There is an old workplace joke that malingering employees who fail to get their jobs done use the same old lame excuses. Signs posted around the office or shop floor list the excuses, assign each a number, and advise layabouts to turn in their excuses by number, in the interest of efficiency.
The workplace list of excuses has been cleverly adapted by Skeptical Science, an independent Australian site that respectfully but relentlessly takes apart skeptics' arguments against a human link to climate change. The site is maintained at his own expense by John Cook, a solar physicist who carefully points out that he is not a climate scientist and relies entirely on peer-reviewed scientific literature.
Like the old workplace list of excuses, Skeptical Science assigns to skeptics' arguments a number corresponding to their frequency of use.
The old canard about the sun being the culprit ranks number 1 on the Skeptical Science list.
It was the argument seized upon by Ron Johnson, Republican candidate for the U.S. Senate from Wisconsin, who suggested in an editorial board interview with the Milwaukee Journal Sentinel that sunspots are the cause of climate change.
Johnson was not the first to seize on that discredited tale, nor is he likely to be the last. Had Johnson taken a little time to study the matter, rather than follow cue cards from the school of dunce cap science, he would have found that solar activity cannot explain the observed increase in global average temperatures. Solar activity has been largely stable for the past 40 or so years. Moreover, the pattern of warming - hotter in the troposphere, cooler in the stratosphere, more warming at the poles than at the equator - does not fit the pattern that would be evident if solar activity were the leading cause of observed warming.
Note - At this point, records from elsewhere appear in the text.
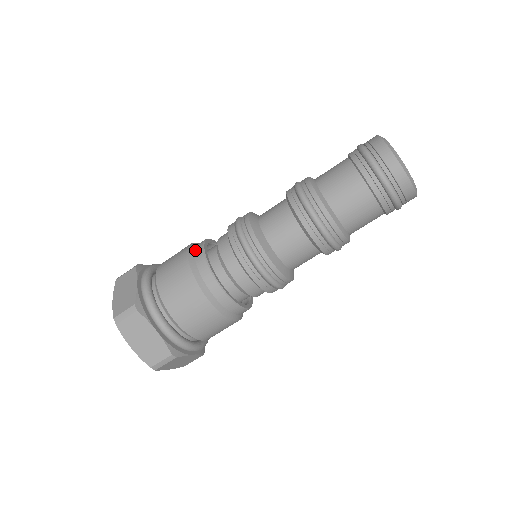
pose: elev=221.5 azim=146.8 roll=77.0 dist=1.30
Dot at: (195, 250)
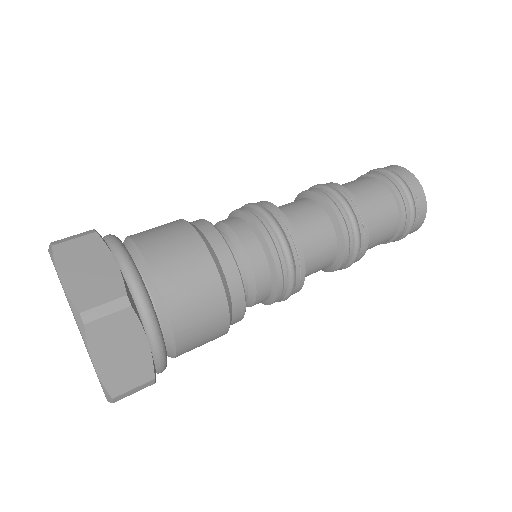
Dot at: (204, 231)
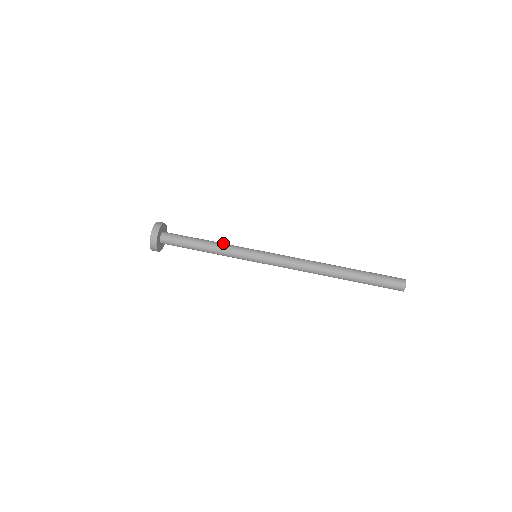
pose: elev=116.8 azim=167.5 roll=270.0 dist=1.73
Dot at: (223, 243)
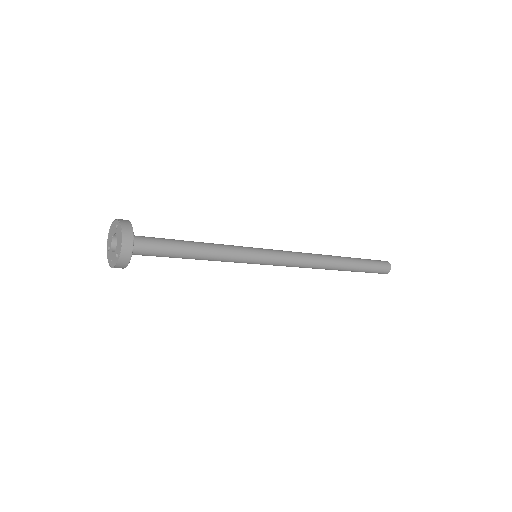
Dot at: (219, 246)
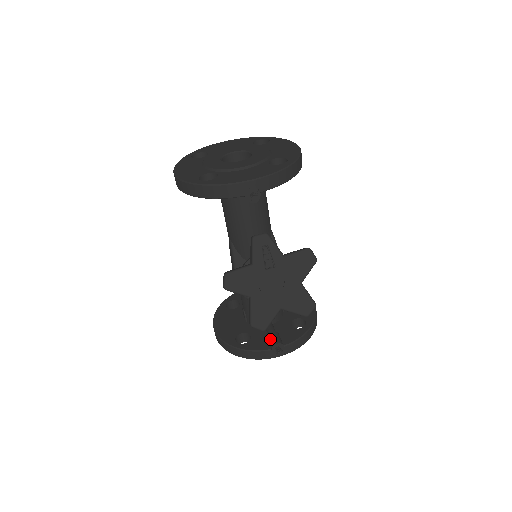
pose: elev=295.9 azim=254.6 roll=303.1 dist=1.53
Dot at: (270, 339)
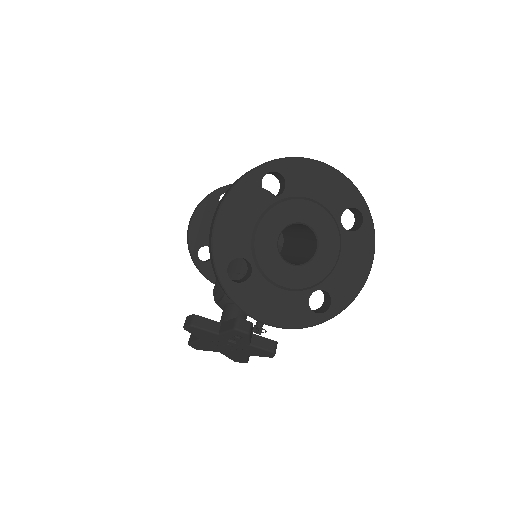
Dot at: occluded
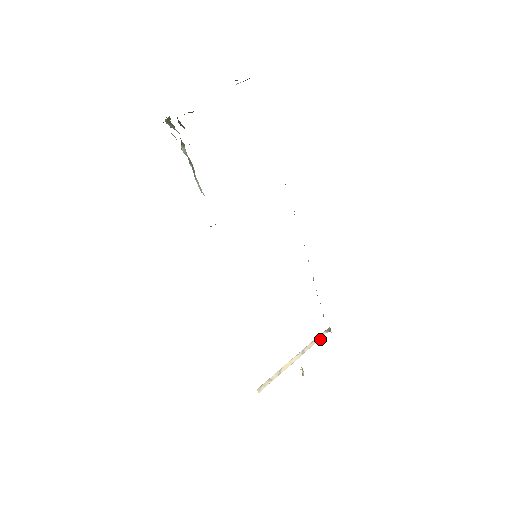
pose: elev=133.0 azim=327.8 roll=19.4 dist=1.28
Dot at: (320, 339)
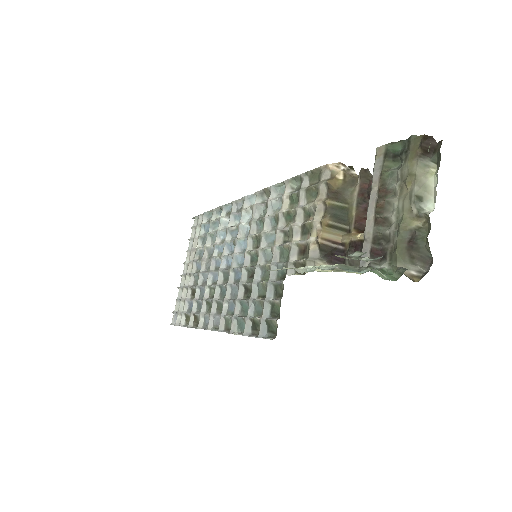
Dot at: occluded
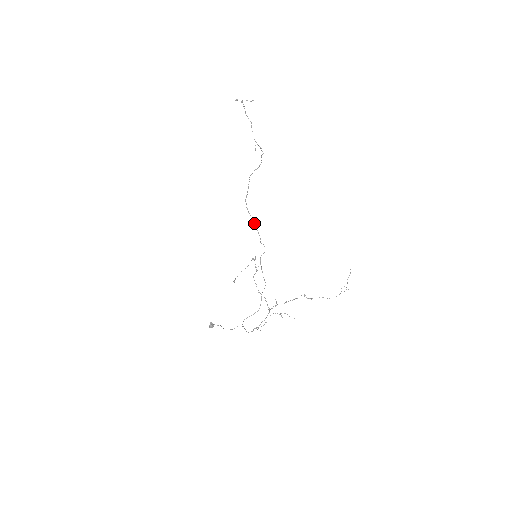
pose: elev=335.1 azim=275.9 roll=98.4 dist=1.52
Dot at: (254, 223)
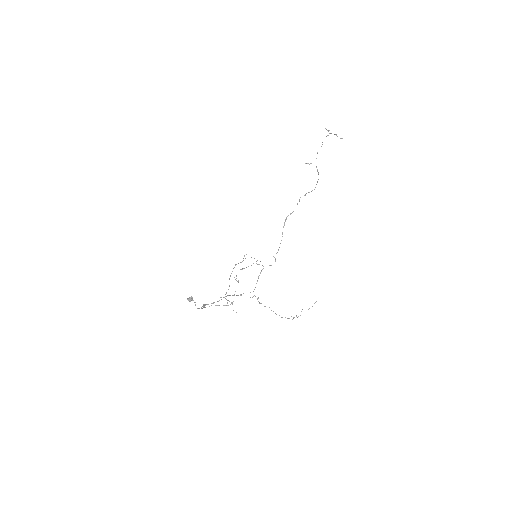
Dot at: occluded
Ranking number 2, which Johnson also parroted, is the argument that there have been past instances of rising global temperatures, well before "there were tons of cars on the road," as he put it. So there.
The refutation is that climate responds to forcing mechanisms. The climate doesn't care if those forcing mechanisms are natural or are the result of human activities - which in the current case is the injection of heat-trapping gases into the atmosphere through the burning of fossil fuels. When you inject heat-trapping gases into the atmosphere, they trap heat. Natural factors, like the aforementioned sun, cannot explain the recent, rapid increase in global average temperatures.
It's a logical fallacy to argue that because past climate change episodes had natural causes, then the current bout of climate change must have natural causes. It's like arguing that since lightning can cause forest fires, all forest fires are caused by lightning.
No. 3 on Skeptical Science's list of specious arguments is that "there is no scientific consensus." Johnson trotted that one out too, insisting that global warming is "not proven by any stretch of the imagination."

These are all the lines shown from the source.